++++ Supplied records

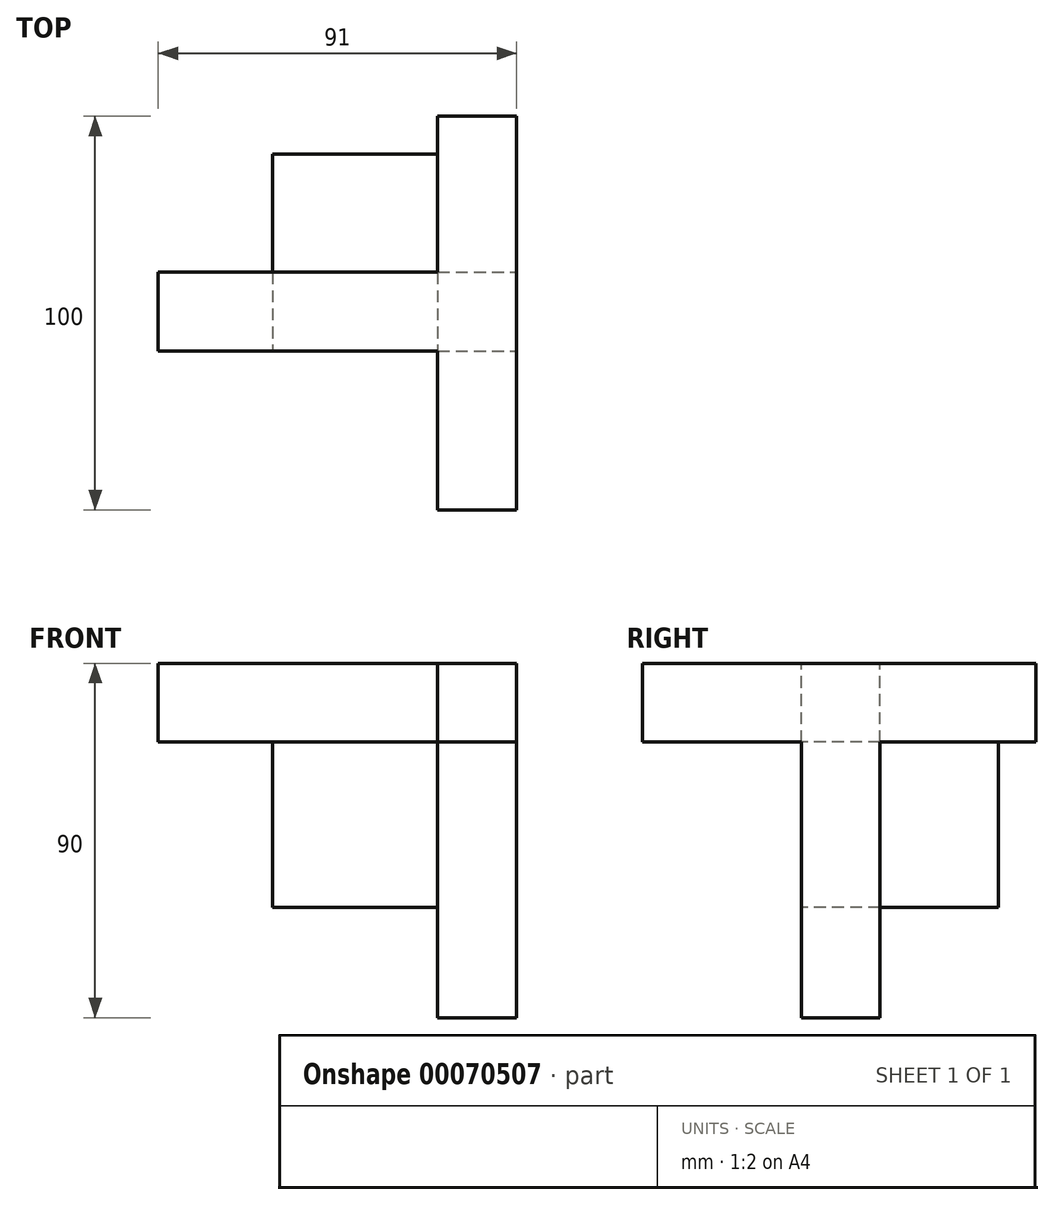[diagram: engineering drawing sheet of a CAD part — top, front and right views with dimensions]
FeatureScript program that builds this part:
annotation { "Feature Type Name" : "Feature", "Feature Type Description" : "" }
export const myFeature = defineFeature(function(context is Context, id is Id, definition is map)
    precondition{}
    {
        {
            var Q0;
            Q0=qCreatedBy(makeId("Front.planeOp"),FACE);
            var sketch = newSketch(context, id + "F0", { "sketchPlane" : qUnion([Q0])});
            skLineSegment(sketch, "E0.rect.bottom", {"start": v(10, 10) * mm, "end": v(-10, 10) * mm});
            skLineSegment(sketch, "E0.rect.top", {"start": v(10, -10) * mm, "end": v(-10, -10) * mm});
            skLineSegment(sketch, "E0.rect.left", {"start": v(10, 10) * mm, "end": v(10, -10) * mm});
            skLineSegment(sketch, "E0.rect.right", {"start": v(-10, 10) * mm, "end": v(-10, -10) * mm});
            skPoint(sketch, "E0.rect.middle", {"position": v(0, 0) * mm});
            skSolve(sketch);
        }
        {
            var Q0;
            Q0 = qSketchRegion(id + "F0", true);
            extrude(context, id + "F1", {"entities" : qUnion([Q0]), "depth" : 100 * mm});
        }
        {
            var Q0;
            Q0=makeQuery(id+"F1.opExtrude","SWEPT_FACE",FACE,{"disambiguationData":[OSD([sQuery(id+"F0.wireOp",EDGE,"E0.rect.right")])]});
            var sketch = newSketch(context, id + "F2", { "sketchPlane" : qUnion([Q0])});
            skLineSegment(sketch, "E1.bottom", {"start": v(59.61, -10) * mm, "end": v(39.61, -10) * mm});
            skLineSegment(sketch, "E1.top", {"start": v(59.61, 10) * mm, "end": v(39.61, 10) * mm});
            skLineSegment(sketch, "E1.left", {"start": v(59.61, -10) * mm, "end": v(59.61, 10) * mm});
            skLineSegment(sketch, "E1.right", {"start": v(39.61, -10) * mm, "end": v(39.61, 10) * mm});
            skSolve(sketch);
        }
        {
            var Q0;
            Q0 = qSketchRegion(id + "F2", true);
            extrude(context, id + "F3", {"entities" : qUnion([Q0]), "operationType" : NewBodyOperationType.ADD, "depth" : 71 * mm});
        }
        {
            var Q0;
            Q0=makeQuery(id+"F3.boolean.opBoolean","MERGE",FACE,{"derivedFrom":[makeQuery(id+"F1.opExtrude","SWEPT_FACE",FACE,{"disambiguationData":[OSD([sQuery(id+"F0.wireOp",EDGE,"E0.rect.top")])]}),makeQuery(id+"F3.opExtrude","SWEPT_FACE",FACE,{"disambiguationData":[OSD([sQuery(id+"F2.wireOp",EDGE,"E1.bottom")])]})]});
            var sketch = newSketch(context, id + "F4", { "sketchPlane" : qUnion([Q0])});
            skLineSegment(sketch, "E2.bottom", {"start": v(-10, 59.61) * mm, "end": v(10, 59.61) * mm});
            skLineSegment(sketch, "E2.top", {"start": v(-10, 39.61) * mm, "end": v(10, 39.61) * mm});
            skLineSegment(sketch, "E2.left", {"start": v(-10, 59.61) * mm, "end": v(-10, 39.61) * mm});
            skLineSegment(sketch, "E2.right", {"start": v(10, 59.61) * mm, "end": v(10, 39.61) * mm});
            skSolve(sketch);
        }
        {
            var Q0;
            Q0 = qSketchRegion(id + "F4", true);
            extrude(context, id + "F5", {"entities" : qUnion([Q0]), "operationType" : NewBodyOperationType.ADD, "depth" : 70 * mm});
        }
        {
            var Q0;
            Q0=makeQuery(id+"F5.opExtrude","SWEPT_FACE",FACE,{"disambiguationData":[OSD([sQuery(id+"F4.wireOp",EDGE,"E2.bottom")])]});
            var sketch = newSketch(context, id + "F6", { "sketchPlane" : qUnion([Q0])});
            skSolve(sketch);
        }
        {
            var Q0;
            {var subQ0=sQuery(id+"F4.wireOp",EDGE,"E2.bottom");Q0=makeQuery(id+"F6.imprint","IMPRINT",FACE,{"disambiguationData":[TD([[makeQuery(id+"F6.imprint","IMPRINT",EDGE,{"derivedFrom":makeQuery(id+"F5.opExtrude","CAP_EDGE",EDGE,{"disambiguationData":[OSD([subQ0])],"isStart":false})}),1.0]])]});}
            var sketch = newSketch(context, id + "F7", { "sketchPlane" : qUnion([Q0])});
            skPoint(sketch, "E3.0", {"position": v(-10, -10) * mm});
            skLineSegment(sketch, "E4.bottom", {"start": v(-10, -10) * mm, "end": v(-52, -10) * mm});
            skLineSegment(sketch, "E4.top", {"start": v(-10, -52) * mm, "end": v(-52, -52) * mm});
            skLineSegment(sketch, "E4.left", {"start": v(-10, -10) * mm, "end": v(-10, -52) * mm});
            skLineSegment(sketch, "E4.right", {"start": v(-52, -10) * mm, "end": v(-52, -52) * mm});
            skCircle(sketch, "E5", {"center": v(-31, -31) * mm, "radius": 13.1 * mm});
            skPoint(sketch, "E5.centerSnap0", {"position": v(-52, -31) * mm});
            skPoint(sketch, "E5.centerSnap1", {"position": v(-31, -10) * mm});
            skSolve(sketch);
        }
        {
            var Q0;
            Q0 = qSketchRegion(id + "F7", true);
            var Q1;
            Q1=makeQuery(id+"F7.imprint","IMPRINT",FACE,{"disambiguationData":[TD([[makeQuery(id+"F7.imprint","IMPRINT",EDGE,{"derivedFrom":sQuery(id+"F7.wireOp",EDGE,"E5")}),1.0]])]});
            extrude(context, id + "F8", {"entities" : qUnion([Q0, Q1]), "oppositeDirection" : true, "depth" : 50 * mm});
        }
    });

++++++++

● Challenge: Show every line above that contains the string "sQuery".

● Finished task:
            Q0=makeQuery(id+"F1.opExtrude","SWEPT_FACE",FACE,{"disambiguationData":[OSD([sQuery(id+"F0.wireOp",EDGE,"E0.rect.right")])]});
            Q0=makeQuery(id+"F3.boolean.opBoolean","MERGE",FACE,{"derivedFrom":[makeQuery(id+"F1.opExtrude","SWEPT_FACE",FACE,{"disambiguationData":[OSD([sQuery(id+"F0.wireOp",EDGE,"E0.rect.top")])]}),makeQuery(id+"F3.opExtrude","SWEPT_FACE",FACE,{"disambiguationData":[OSD([sQuery(id+"F2.wireOp",EDGE,"E1.bottom")])]})]});
            Q0=makeQuery(id+"F5.opExtrude","SWEPT_FACE",FACE,{"disambiguationData":[OSD([sQuery(id+"F4.wireOp",EDGE,"E2.bottom")])]});
            {var subQ0=sQuery(id+"F4.wireOp",EDGE,"E2.bottom");Q0=makeQuery(id+"F6.imprint","IMPRINT",FACE,{"disambiguationData":[TD([[makeQuery(id+"F6.imprint","IMPRINT",EDGE,{"derivedFrom":makeQuery(id+"F5.opExtrude","CAP_EDGE",EDGE,{"disambiguationData":[OSD([subQ0])],"isStart":false})}),1.0]])]});}
            Q1=makeQuery(id+"F7.imprint","IMPRINT",FACE,{"disambiguationData":[TD([[makeQuery(id+"F7.imprint","IMPRINT",EDGE,{"derivedFrom":sQuery(id+"F7.wireOp",EDGE,"E5")}),1.0]])]});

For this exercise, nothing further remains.